The historic Egyptian Theatre on Hollywood Boulevard in Los Angeles pays tribute this week to a French New Wave godfather with the series The Film Lover: A François Truffaut Retrospective. The selections include his iconic debut, The 400 Blows (December 2), which both introduced the world to Jean-Pierre Léaud and captured him in cinema’s most famous freeze-frame; the gloriously uninhibited ménage-a-trois tale Jules and Jim (December 3); the gentle noir starring Charles Aznavour Shoot the Piano Player (December 4); and the French occupation drama The Last Metro, with Catherine Deneuve and Gérard Depardieu (December 4).
A hop, skip, and a jump over at the Aero Theatre, another French master is getting his due: Jacques Tati, with his mammoth 70 mm masterwork Playtime (December 8). Tati stumbles into a couple of other theaters this week too: that bank-breakingly big comedy is also playing at the Mildred Lane Kemper Art Museum in St. Louis (December 7), while M. Hulot’s Holiday sojourns at the University of Wisconsin – Madison Cinematheque (December 4). And other films by iconic figures of French cinema abound in North American theaters this week: Jean Renoir’s The Rules of the Game shoots and scores at the Metro Cinema Society in Edmonton (December 3, 4, 6, and 7); the National Gallery of Art in Washington, D.C., gets surreal with Jean Cocteau’s The Blood of a Poet (December 4); Henri-Georges Clouzot’s The Wages of Fear makes viewers grip their seats at New York’s Museum of Modern Art (December 8); and Louis Malle’s The Fire Within burns brightly at Pacific Film Archive in Berkeley (December 8).

==================================================

§ **Stated task a**: From the listing below, copy word for word the part that opens with the line containing "order: Rosales" and closes with the line containing "class: Agaricomycetes".

==================================================

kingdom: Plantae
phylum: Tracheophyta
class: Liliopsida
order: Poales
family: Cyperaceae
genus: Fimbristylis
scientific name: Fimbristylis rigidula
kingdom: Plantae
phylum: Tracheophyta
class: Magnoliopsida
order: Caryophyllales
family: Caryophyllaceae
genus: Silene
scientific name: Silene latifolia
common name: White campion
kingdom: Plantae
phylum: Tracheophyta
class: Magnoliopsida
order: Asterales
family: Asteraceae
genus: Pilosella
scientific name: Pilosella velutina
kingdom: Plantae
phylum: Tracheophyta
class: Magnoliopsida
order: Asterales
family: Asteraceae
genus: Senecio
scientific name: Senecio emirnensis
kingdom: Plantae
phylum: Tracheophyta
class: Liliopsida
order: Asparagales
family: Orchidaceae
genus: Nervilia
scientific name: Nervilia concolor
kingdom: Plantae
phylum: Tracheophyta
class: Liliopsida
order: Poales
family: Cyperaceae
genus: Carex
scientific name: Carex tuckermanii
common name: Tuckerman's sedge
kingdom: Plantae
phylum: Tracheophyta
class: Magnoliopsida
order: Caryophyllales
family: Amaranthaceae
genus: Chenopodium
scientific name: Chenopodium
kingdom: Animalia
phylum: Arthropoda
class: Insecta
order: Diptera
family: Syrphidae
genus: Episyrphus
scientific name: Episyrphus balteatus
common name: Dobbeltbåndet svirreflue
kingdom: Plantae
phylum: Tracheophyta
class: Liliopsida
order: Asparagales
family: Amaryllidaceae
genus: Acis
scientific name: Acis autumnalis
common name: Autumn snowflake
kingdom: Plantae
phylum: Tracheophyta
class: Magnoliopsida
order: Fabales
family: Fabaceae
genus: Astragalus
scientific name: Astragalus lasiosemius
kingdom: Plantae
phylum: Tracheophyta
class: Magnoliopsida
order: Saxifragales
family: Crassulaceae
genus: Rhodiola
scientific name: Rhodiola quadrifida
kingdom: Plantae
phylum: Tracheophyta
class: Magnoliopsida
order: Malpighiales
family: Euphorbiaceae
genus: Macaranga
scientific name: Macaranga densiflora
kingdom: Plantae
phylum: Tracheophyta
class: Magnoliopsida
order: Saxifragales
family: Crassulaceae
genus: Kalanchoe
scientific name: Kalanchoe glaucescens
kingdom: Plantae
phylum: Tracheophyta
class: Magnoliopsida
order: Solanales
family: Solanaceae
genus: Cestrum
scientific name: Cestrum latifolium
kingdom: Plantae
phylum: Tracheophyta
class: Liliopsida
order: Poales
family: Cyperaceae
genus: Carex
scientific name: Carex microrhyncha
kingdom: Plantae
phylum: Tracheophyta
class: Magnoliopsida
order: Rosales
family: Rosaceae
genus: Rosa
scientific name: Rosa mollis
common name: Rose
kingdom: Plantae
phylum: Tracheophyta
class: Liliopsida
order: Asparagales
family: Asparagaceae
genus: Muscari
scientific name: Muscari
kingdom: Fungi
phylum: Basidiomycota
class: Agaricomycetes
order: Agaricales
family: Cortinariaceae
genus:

==================================================

§ **Stated task b**: Pick up the article on this week's French film screenings after its last sentence and carry it forward.

§ **Exercise answer a**:
order: Rosales
family: Rosaceae
genus: Rosa
scientific name: Rosa mollis
common name: Rose
kingdom: Plantae
phylum: Tracheophyta
class: Liliopsida
order: Asparagales
family: Asparagaceae
genus: Muscari
scientific name: Muscari
kingdom: Fungi
phylum: Basidiomycota
class: Agaricomycetes

§ **Exercise answer b**:
Otherwise, the Criterion-collected big-screen choices in this first week of December constitute an eclectic banquet of films from all over the world. Total Balalaika Show, the Finnish and Russian concert extravaganza directed by Aki Kaurismäki and featuring the Leningrad Cowboys, rocks out at New York’s IFC Center (December 2). The somber Austrian thriller Revanche, by Götz Spielmann unsettles and provokes at the Battelle Film Club in Richland, Washington (December 2). From Germany: the visionary science fiction World on a Wire by Rainer Werner Fassbinder future shocks viewers at the Winnipeg Film Group’s Cinematheque (December 2–4) and International House Philadelphia (December 8), and the landmark silent People on Sunday by Robert Siodmak and Edgar G. Ulmer at Film Streams in Omaha (December 6). The Spanish masterpiece Cría cuervos . . . by Carlos Saura turns up as part of a conference on European films from 1975 at the Whitney Humanities Center Auditorium at Yale University in New Haven, Connecticut (December 2). And there are a couple of U.K.-set cult classics: Terry Gilliam’s Brazil at the Trylon in Minneapolis (December 2–4) and Bruce Robinson’s Withnail and I at the Albuquerque Southwest Film Center (December 2–4).
A healthy selection of titles from the greatest Japanese directors of all time dot the landscape: Akira Kurosawa’s Yojimbo at the Memphis Brooks Museum of Art (December 3) and Ran at the CSUN Cinematheque in Northridge, California (December 8); Seijun Suzuki’s Branded to Kill at the Seattle Art Museum (December 4); Kenji Mizoguchi’s Sansho the Bailiff at the Pickford Film Center in Bellingham, Washington (December 6); Yasujiro Ozu’s Late Spring at New York’s Museum of Modern Art (December 7 and 8); and Kon Ichikawa’s The Makioka Sisters at the Honolulu Academy of Arts (December 8). The Czech New Wave classic Closely Watched Trains pulls into the State Theatre in Modesto, California (December 6). And there’s a crop of American titles too: Alfred Hitchcock’s Oscar-winning Rebecca at Cinestudio in Hartford (December 4–6); Gus Van Sant’s queer cinema benchmark Mala Noche at the North West Film Center in Portland, Oregon (December 5); Otto Preminger’s incendiary courtroom drama Anatomy of a Murder at the Los Angeles County Museum of Art (December 6); Josef von Sternberg’s glossy, Marlene Dietrich–starring historical drama The Scarlet Empress at 92Y Tribeca in New York (December 7); and Preston Sturges’s madcap Sullivan’s Travels at George Eastman House’s Dryden Theater in Rochester, New York (December 7).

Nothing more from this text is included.